Auf der einen Seite Cornelia Hentschel. Sie lebt in der Wisbyer Straße, wobei sie momentan eher überlebt als lebt. Das Haus, in dem sie wohnt, wird saniert, sie ist geblieben. Gerade hat sie einen Wasserschaden, in der Wohnung über ihr wurden bei fließendem Wasser Rohre rausgerissen. Die Hausverwaltung ist nicht erreichbar. Irgendwann kommt ein Mitarbeiter der Berliner Feuerwehr und watet mit ihr durch das Desaster.
Auf ihren Satz, sie habe ein Recht darauf, dass ihre Wohnung unversehrt bleibe, antwortet der Mann achselzuckend, er sei da nicht der richtige Ansprechpartner. Außerdem: "Im Augenblick wird hier saniert, so ist ditt eben." Weg ist er. Und es bleibt die Frage im zerstörten Raum stehen, wer denn Ansprechpartner sein könnte für diese Frau. Und warum ditt eben so ist, wie es ist.
Schnitt. Das Maklerbüro Michael Schick Immobilien hat zu einer Präsentation ins Hotel Maritim eingeladen. Der alerte Mitarbeiter wirft Bilder einer alten Wohnung an die Wand und sagt mit fadendünnem Schmunzeln: "Typischer Fall: Querulantischer Altmieter zieht endlich aus. Der Eingangsbereich hat was von Bitterfelder Barock, das Bad ist nicht so, dass man da länger verweilen will. Was macht man damit? Bisschen Geld in die Hand nehmen, schön machen. Modernisierung ist die beste Kapitalanlage. Wir haben das für 21 000 Euro saniert. Wir dachten, wir kriegen 7,50 Euro für den Quadratmeter. Da hatten wir 30 Bewerber. Bei 8,50 hatten wir immer noch 15 Bewerber." Wer da nicht entmietet, ist selber schuld.
Das "empfehlenswerte Durcheinanderwohnen" aller Schichten? Längst vorbei
Schnitt. Dampferfahrt der SPD. Klaus Wowereit in seinem letzten Wahlkampf. Eine alte Frau klagt ihm ihr Leid, sie habe in ganz Berlin keine Zweizimmerwohnung finden können. Auch sie scheint auf der dringenden Suche nach einem Ansprechpartner zu sein und sagt zu Wowereit: "Hab vier Wohnungsämter abgeklappert. Die haben nichts mehr für mich." Wowereits Antwort: "Ja. Warum eigentlich nicht?" So als habe all das mit Politik schon lange nichts mehr zu tun.

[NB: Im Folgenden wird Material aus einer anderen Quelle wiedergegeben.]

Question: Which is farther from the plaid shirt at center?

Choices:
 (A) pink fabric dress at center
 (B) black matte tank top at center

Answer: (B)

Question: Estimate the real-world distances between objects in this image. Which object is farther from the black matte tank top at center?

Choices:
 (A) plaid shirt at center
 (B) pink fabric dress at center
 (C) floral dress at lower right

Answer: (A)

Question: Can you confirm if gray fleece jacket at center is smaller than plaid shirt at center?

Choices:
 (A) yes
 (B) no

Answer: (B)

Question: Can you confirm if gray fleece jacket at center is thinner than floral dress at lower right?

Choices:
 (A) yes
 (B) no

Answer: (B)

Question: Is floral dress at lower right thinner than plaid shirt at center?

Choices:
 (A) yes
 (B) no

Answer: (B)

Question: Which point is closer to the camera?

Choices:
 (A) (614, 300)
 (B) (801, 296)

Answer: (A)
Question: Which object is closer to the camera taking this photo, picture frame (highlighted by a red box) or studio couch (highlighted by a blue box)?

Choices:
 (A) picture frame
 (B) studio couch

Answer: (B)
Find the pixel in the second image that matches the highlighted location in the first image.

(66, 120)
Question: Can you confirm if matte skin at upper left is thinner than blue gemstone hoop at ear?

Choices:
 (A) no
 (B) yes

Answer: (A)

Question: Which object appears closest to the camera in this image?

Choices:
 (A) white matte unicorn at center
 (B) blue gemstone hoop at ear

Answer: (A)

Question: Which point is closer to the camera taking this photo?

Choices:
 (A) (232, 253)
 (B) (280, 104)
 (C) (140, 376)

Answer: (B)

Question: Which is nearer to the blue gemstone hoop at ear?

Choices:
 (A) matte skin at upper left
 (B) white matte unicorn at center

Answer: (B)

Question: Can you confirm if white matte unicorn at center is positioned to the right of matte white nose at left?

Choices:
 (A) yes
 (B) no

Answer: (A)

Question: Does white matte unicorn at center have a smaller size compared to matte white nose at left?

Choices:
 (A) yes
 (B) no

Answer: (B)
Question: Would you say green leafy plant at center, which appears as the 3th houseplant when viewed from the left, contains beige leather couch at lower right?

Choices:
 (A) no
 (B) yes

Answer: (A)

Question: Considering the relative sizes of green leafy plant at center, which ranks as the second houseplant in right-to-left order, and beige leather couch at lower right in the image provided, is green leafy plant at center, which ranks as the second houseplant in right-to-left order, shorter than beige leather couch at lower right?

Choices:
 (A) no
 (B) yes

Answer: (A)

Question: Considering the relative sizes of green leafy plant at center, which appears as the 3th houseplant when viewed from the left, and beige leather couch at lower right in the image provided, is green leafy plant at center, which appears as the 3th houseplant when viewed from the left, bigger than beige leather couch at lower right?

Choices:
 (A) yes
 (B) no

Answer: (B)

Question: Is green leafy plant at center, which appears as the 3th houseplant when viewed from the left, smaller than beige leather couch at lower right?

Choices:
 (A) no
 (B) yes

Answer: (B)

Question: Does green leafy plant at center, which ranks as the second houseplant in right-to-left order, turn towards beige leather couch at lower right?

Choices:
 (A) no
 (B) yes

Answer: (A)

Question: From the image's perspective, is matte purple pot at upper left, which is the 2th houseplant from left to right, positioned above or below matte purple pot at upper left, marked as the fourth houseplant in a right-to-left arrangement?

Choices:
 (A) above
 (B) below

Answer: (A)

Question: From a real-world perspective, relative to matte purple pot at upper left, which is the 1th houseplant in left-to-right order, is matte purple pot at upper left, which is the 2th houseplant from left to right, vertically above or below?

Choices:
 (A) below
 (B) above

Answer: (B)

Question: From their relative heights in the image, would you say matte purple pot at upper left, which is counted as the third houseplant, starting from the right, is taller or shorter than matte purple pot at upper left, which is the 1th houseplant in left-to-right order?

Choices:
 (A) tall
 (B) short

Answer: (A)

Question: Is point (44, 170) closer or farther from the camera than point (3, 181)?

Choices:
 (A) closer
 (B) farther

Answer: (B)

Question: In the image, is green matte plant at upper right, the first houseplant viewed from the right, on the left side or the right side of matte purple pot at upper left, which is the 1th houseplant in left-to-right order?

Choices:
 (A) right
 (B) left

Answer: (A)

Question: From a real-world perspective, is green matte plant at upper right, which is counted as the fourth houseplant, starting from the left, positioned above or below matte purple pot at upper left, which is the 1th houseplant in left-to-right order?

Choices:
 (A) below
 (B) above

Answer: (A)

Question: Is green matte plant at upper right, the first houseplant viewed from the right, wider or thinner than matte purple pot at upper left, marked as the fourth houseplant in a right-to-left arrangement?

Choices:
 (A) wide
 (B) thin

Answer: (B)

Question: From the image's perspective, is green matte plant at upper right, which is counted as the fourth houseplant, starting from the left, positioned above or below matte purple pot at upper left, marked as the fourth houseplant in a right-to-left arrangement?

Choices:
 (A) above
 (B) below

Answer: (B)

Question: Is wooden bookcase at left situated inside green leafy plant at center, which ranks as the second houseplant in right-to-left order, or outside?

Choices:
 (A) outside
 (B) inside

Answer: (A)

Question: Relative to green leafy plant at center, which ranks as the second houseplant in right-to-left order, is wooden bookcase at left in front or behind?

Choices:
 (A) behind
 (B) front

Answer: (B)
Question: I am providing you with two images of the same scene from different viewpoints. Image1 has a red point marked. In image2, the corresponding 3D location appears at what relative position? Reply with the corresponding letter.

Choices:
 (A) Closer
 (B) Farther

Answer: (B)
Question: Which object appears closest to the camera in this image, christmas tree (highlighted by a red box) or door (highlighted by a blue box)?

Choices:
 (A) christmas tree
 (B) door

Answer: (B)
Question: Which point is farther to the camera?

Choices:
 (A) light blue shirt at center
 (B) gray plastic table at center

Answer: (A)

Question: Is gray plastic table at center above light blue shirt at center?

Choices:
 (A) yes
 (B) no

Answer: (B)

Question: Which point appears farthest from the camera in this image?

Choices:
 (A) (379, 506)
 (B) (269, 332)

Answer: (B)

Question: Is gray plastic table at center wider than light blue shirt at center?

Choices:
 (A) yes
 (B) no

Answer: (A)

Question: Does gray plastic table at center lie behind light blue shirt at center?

Drei Szenen aus vier Jahren. Andreas Wilcke hat von 2011 bis 2015 den Berliner Immobilienmarkt beobachtet. Wobei das einerseits zu neutral, andererseits zu ruhig klingt. Der Titel des Films, "Die Stadt als Beute", zeigt schon eindeutig, auf wessen Seite der Dokumentarfilmer steht. Beute ist wehrlos, sie wird gerissen von hungrigen Raubtieren. Oder sie wird von Gangstern und Banditen zusammengerafft. Fragt sich, wo hier der Sheriff bleibt.
In Berlin herrscht Wildwest- und Goldgräberstimmung. Das sagen die Investoren und Bauherren in diesem Film alle, sie sprechen von dieser Stadt wie Gourmets von unfassbar reichhaltigen Menüs, die es in irgendeinem bizarren Restaurant noch immer zu Schleuderpreisen gibt. Einer der Makler zeigt zwei Londoner Investoren Wohnungen, pardon: "Einheiten" oder auch "Objekte", und zitiert dabei einen anderen britischen Kunden, der ihn ungläubig gefragt habe, ob das Haus radioaktiv verstrahlt sei, weil er sich den Preis anders nicht erklären konnte. Alle drei lachen ein derart dreckiges Lachen, das man in einem Spielfilm sagen würde, vielleicht doch etwas überzeichnet.